→ Exercise requirements
You are asked to copy the entire listing exactly, apart from its pictures.

→ Raw data
◆ ◆ ◆ ◆ ◆

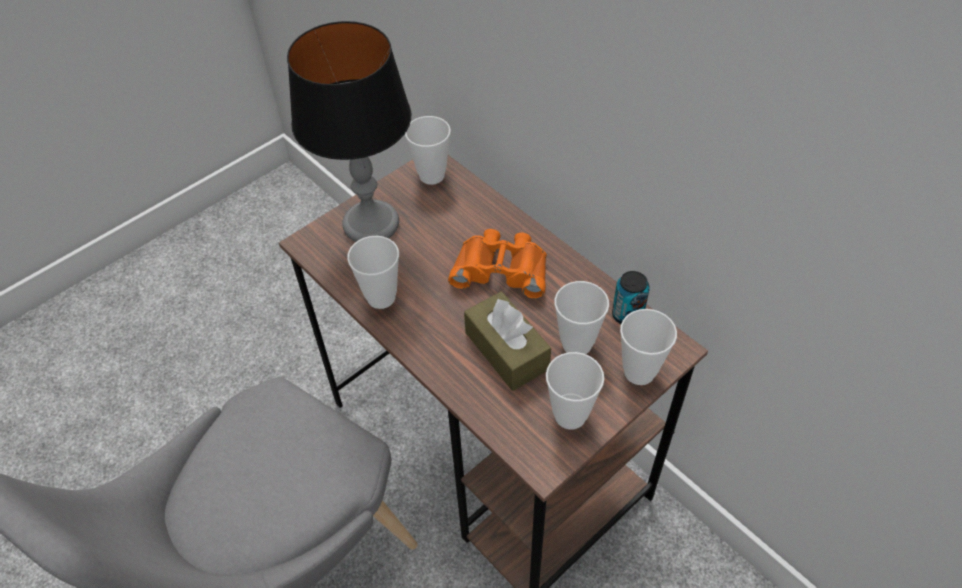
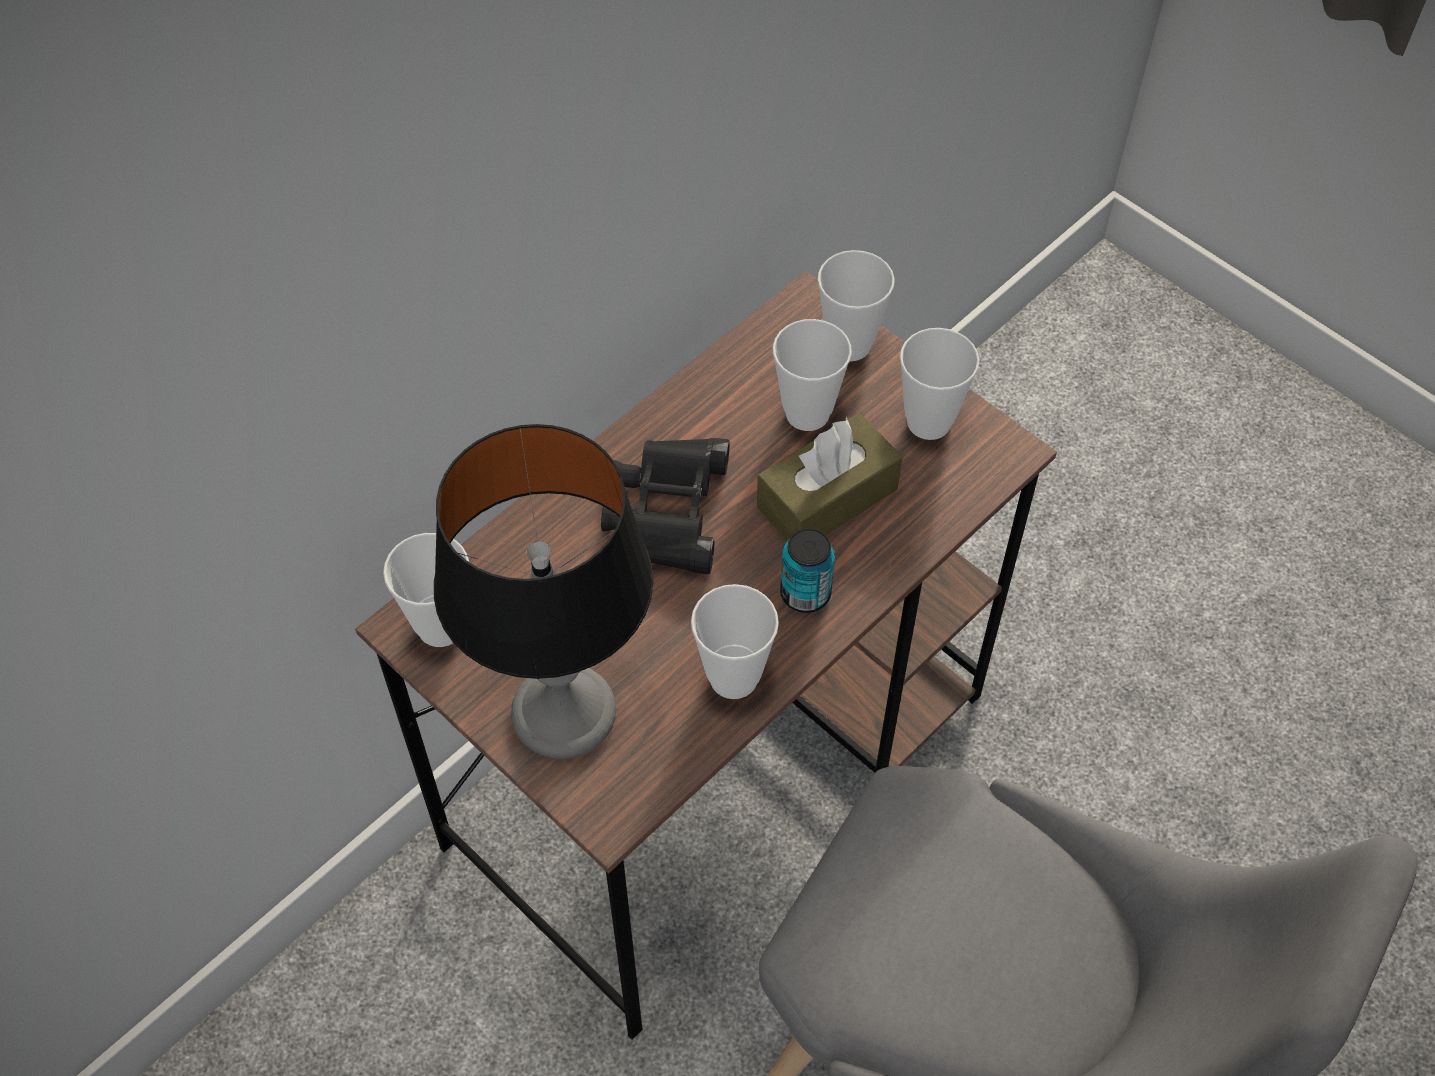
camera: 95 degrees left, 5 degrees up
(501, 269) = (666, 510): orange binoculars -> black binoculars
(627, 315) = (751, 353): can -> can (805, 593)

◆ ◆ ◆ ◆ ◆

→ Solution
camera: 95 degrees left, 5 degrees up
(501, 269) = (666, 510): orange binoculars -> black binoculars
(627, 315) = (751, 353): can -> can (805, 593)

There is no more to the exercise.